Human keypoint data

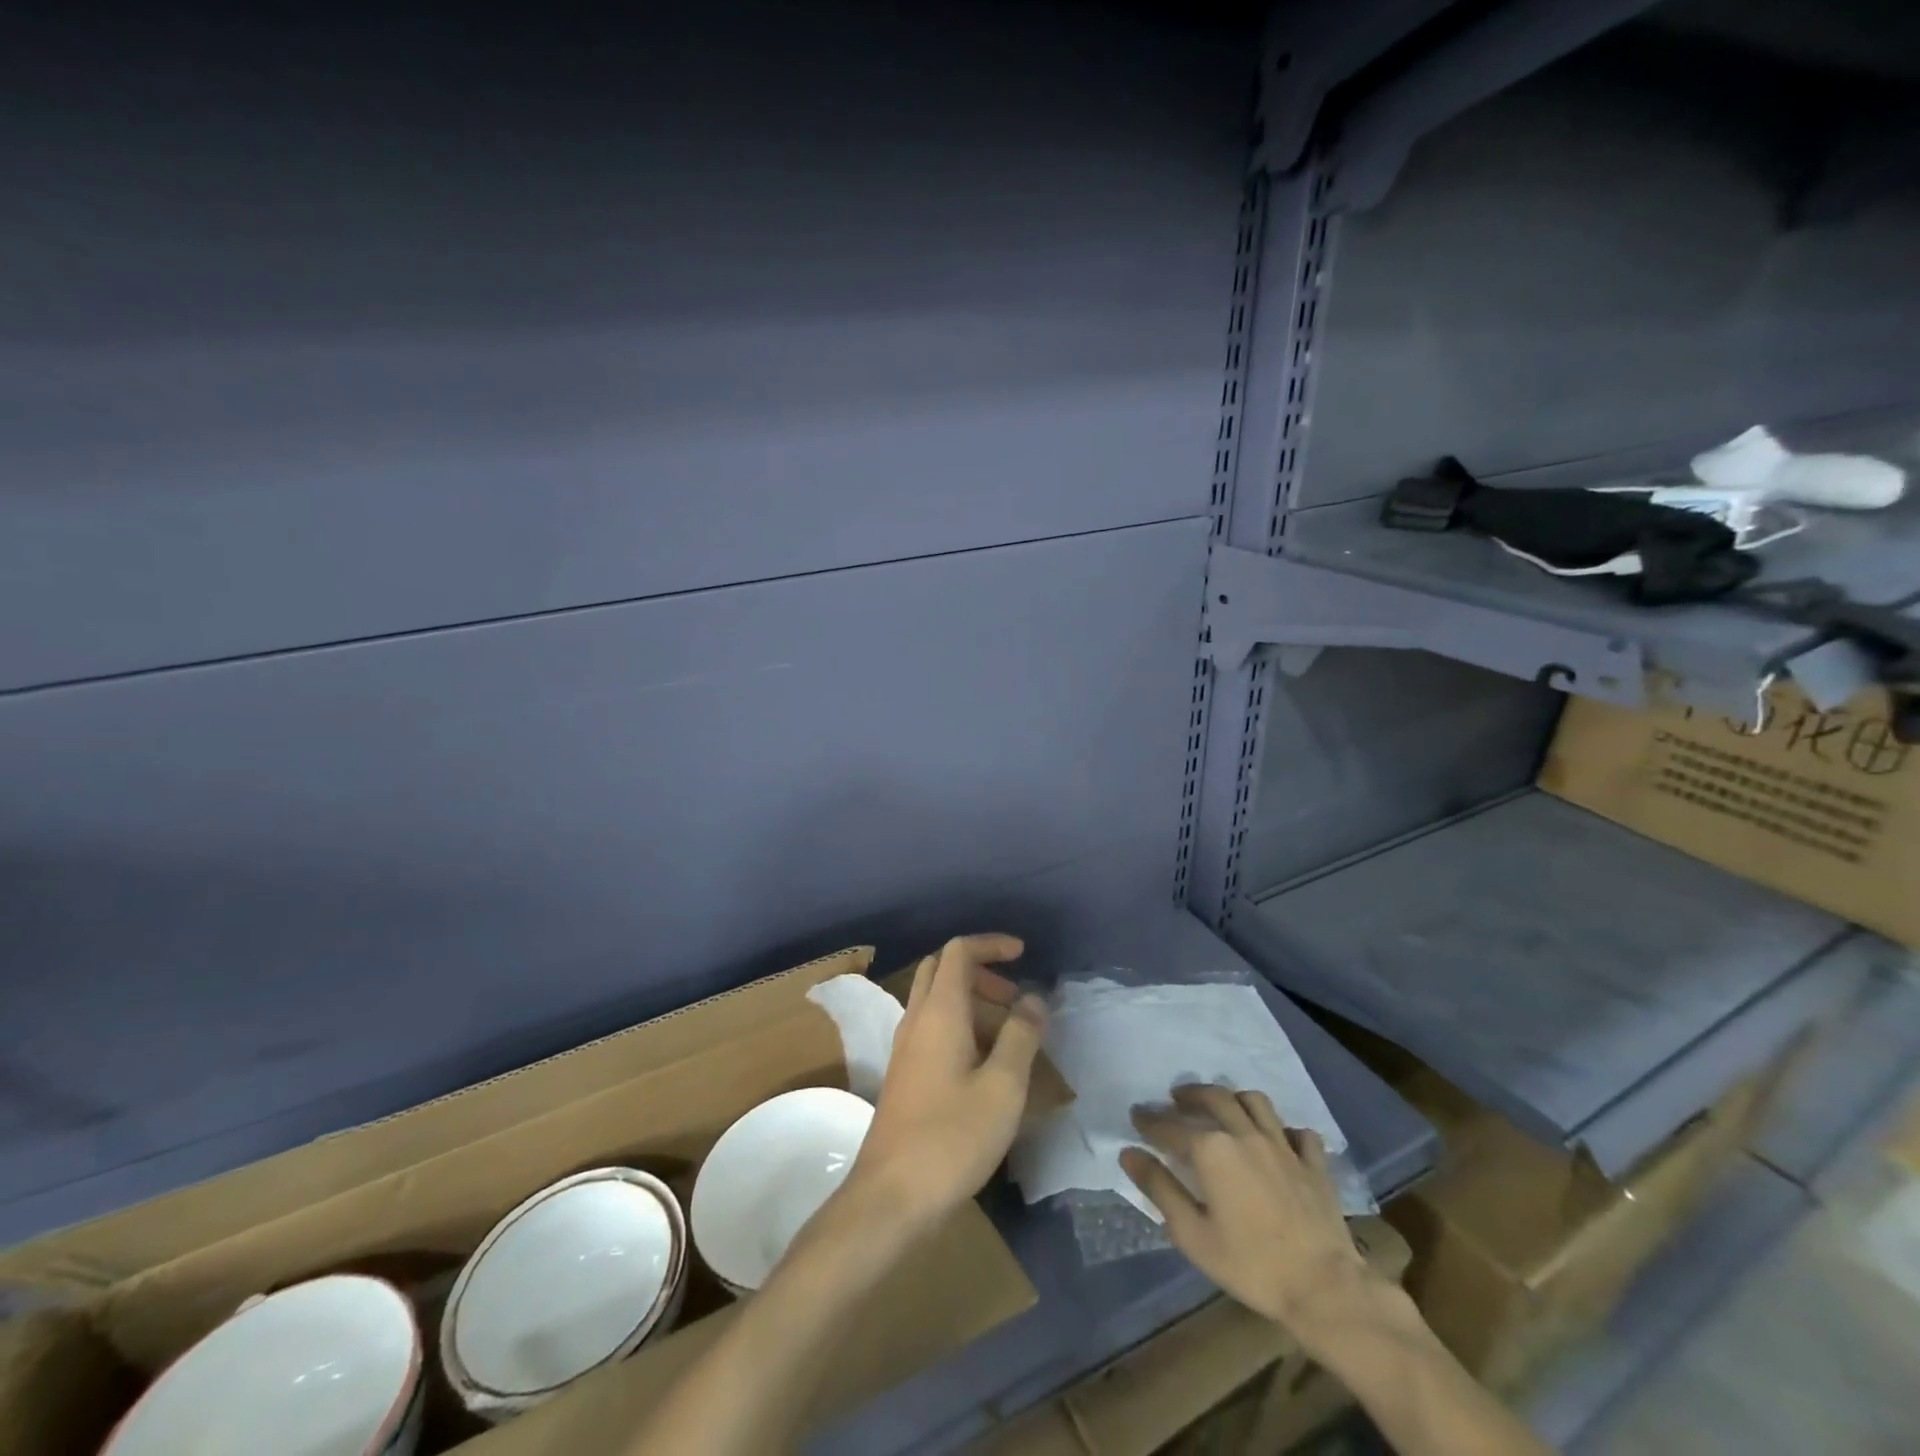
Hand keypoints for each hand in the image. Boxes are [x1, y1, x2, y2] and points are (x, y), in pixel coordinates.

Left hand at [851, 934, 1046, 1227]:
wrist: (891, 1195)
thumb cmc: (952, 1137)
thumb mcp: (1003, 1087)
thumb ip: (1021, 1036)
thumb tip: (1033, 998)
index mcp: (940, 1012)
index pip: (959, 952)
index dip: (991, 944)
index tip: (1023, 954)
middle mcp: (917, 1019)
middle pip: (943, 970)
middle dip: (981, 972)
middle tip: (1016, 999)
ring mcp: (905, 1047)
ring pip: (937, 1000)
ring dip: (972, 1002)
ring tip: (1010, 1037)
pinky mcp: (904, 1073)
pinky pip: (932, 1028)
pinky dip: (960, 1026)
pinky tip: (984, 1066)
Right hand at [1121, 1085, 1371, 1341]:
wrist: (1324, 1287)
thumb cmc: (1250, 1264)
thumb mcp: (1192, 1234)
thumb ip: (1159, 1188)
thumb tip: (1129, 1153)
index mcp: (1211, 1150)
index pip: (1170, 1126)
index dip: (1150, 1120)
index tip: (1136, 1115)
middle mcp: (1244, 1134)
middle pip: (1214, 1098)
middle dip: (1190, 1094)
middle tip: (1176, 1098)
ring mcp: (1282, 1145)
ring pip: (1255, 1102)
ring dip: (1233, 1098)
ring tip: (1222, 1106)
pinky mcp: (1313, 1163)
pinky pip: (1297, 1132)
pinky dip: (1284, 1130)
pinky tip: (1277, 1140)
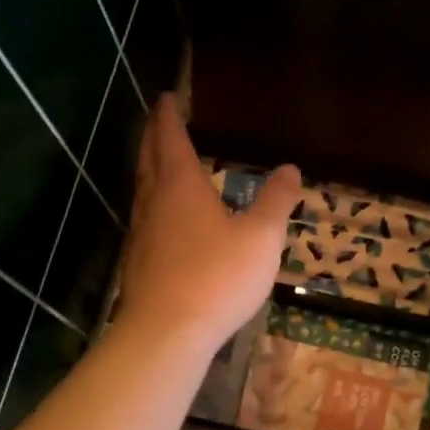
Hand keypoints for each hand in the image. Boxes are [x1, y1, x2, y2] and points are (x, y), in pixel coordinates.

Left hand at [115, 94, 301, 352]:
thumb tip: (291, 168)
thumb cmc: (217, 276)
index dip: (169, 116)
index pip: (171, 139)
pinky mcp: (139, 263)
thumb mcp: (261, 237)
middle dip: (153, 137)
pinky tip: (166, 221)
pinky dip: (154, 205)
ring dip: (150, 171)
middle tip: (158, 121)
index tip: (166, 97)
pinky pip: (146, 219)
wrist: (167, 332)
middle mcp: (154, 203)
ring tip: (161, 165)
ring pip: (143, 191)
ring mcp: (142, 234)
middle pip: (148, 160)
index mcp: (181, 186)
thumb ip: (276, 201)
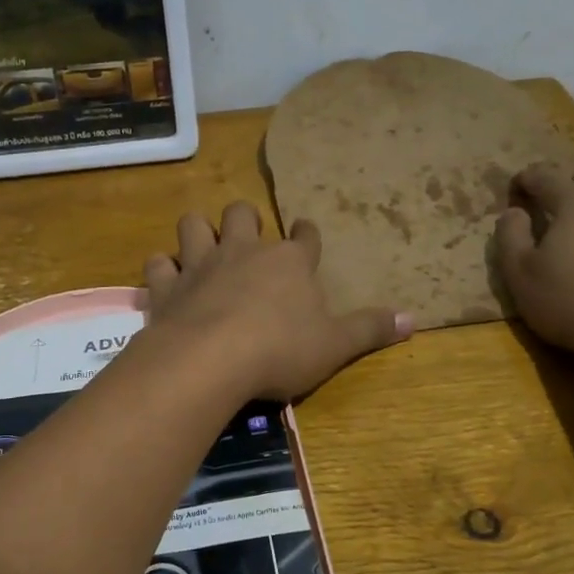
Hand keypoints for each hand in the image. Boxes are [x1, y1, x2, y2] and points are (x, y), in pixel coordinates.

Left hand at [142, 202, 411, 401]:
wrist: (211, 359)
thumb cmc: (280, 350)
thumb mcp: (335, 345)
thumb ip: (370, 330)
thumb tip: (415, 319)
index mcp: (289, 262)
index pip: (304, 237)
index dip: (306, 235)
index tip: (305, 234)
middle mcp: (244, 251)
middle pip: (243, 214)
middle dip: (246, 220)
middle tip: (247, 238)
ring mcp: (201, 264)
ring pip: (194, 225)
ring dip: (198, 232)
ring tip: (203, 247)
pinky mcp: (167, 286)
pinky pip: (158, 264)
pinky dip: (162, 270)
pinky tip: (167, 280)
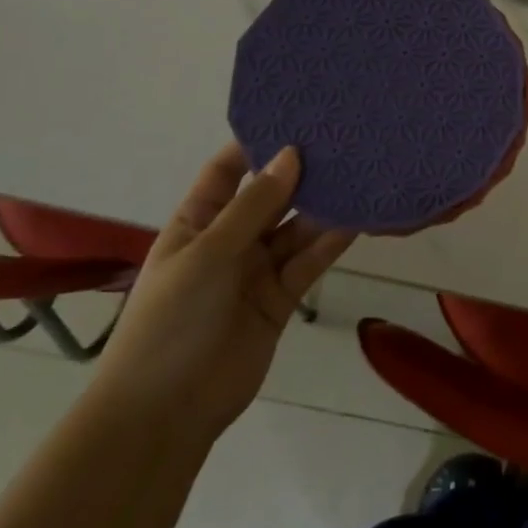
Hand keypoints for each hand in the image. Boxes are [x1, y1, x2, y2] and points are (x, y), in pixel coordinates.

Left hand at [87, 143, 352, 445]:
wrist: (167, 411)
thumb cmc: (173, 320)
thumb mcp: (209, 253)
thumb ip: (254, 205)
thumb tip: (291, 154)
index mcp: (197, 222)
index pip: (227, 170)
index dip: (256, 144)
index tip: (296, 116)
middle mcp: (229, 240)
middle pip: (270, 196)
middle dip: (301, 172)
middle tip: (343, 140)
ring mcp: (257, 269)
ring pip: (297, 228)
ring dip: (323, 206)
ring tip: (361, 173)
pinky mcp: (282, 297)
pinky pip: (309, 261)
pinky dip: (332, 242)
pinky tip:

How to complete this task
Quote the records in full and exactly; skip any image.

Written solution
Hand keypoints for each hand in the image. Boxes are [x1, y1, x2, y2] and points are (x, y), in pixel coordinates.

Left hand at [851, 934, 1046, 1227]:
wrist: (891, 1195)
thumb cmc: (952, 1137)
thumb mcp: (1003, 1087)
thumb ip: (1021, 1036)
thumb tip: (1033, 998)
index mcp: (940, 1012)
index pip: (959, 952)
index dip: (991, 944)
index tip: (1023, 954)
middle mcp: (917, 1019)
middle pip: (943, 970)
middle dip: (981, 972)
middle tip: (1016, 999)
ring mcp: (905, 1047)
ring pip: (937, 1000)
ring dip: (972, 1002)
ring tip: (1010, 1037)
pinky mcp: (904, 1073)
pinky pip: (932, 1028)
pinky dip: (960, 1026)
pinky tip: (984, 1066)
Right hand at [1121, 1085, 1371, 1341]:
wrist: (1324, 1287)
thumb cmc: (1250, 1264)
thumb mcp: (1192, 1234)
thumb ip: (1159, 1188)
thumb tip: (1129, 1153)
index mcp: (1211, 1150)
index pip: (1170, 1126)
index dip: (1150, 1120)
index tip: (1136, 1115)
middle mcp: (1244, 1134)
middle pip: (1214, 1098)
middle dip: (1190, 1094)
middle tip: (1176, 1098)
ring mcp: (1282, 1145)
ring pip: (1255, 1102)
ring dip: (1233, 1098)
ring tip: (1222, 1106)
pinky mcp: (1313, 1163)
pinky pip: (1297, 1132)
pinky dip: (1284, 1130)
pinky tip: (1277, 1140)
Hand keypoints for each hand in the image. Boxes are [x1, y1, x2, y2] and points are (x, y), in pixel coordinates.

Left hand at [115, 94, 301, 352]:
thumb tip: (291, 168)
thumb cmc: (217, 276)
index dip: (169, 116)
index pip: (171, 139)
pinky mcp: (139, 263)
thumb mcp: (261, 237)
middle dip: (153, 137)
pinky tip: (166, 221)
pinky dip: (154, 205)
ring dip: (150, 171)
middle tip: (158, 121)
index tip: (166, 97)
pinky pip: (146, 219)
wrist: (167, 332)
middle mcp: (154, 203)
ring tip: (161, 165)
ring pip: (143, 191)
ring mcp: (142, 234)
middle pip: (148, 160)
index mcp: (181, 186)
thumb ip: (276, 201)
Hand keypoints for each hand in the image. Boxes are [x1, y1, x2, y2] and points are (x, y), in pixel coordinates.

Left hand at [142, 202, 411, 401]:
wrist: (211, 359)
thumb cmc: (280, 350)
thumb mcp: (335, 345)
thumb ip: (370, 330)
thumb tip: (415, 319)
index mcp: (289, 262)
index pip: (304, 237)
index dip: (306, 235)
index tip: (305, 234)
middle mcp: (244, 251)
middle pip: (243, 214)
middle dip: (246, 220)
middle tip: (247, 238)
ring mcp: (201, 264)
ring pip: (194, 225)
ring dip: (198, 232)
ring tip: (203, 247)
pinky mcp: (167, 286)
pinky pip: (158, 264)
pinky dip: (162, 270)
pinky tip: (167, 280)
Hand keypoints for each hand in the image. Boxes are [x1, y1, x2, y2] and points are (x, y), in pixel coordinates.

Left hand at [87, 143, 352, 445]:
wrist: (167, 411)
thumb cmc: (173, 320)
thumb mcp: (209, 253)
thumb ip: (254, 205)
thumb tip: (291, 154)
index mcp: (197, 222)
index pip: (227, 170)
index dip: (256, 144)
index tip: (296, 116)
middle mcp: (229, 240)
middle pip: (270, 196)
middle dip: (301, 172)
middle tip: (343, 140)
ring mcp: (257, 269)
ring pip: (297, 228)
ring dip: (323, 206)
ring tip: (361, 173)
pinky mcp: (282, 297)
pinky pip: (309, 261)
pinky dip: (332, 242)
pinky tip:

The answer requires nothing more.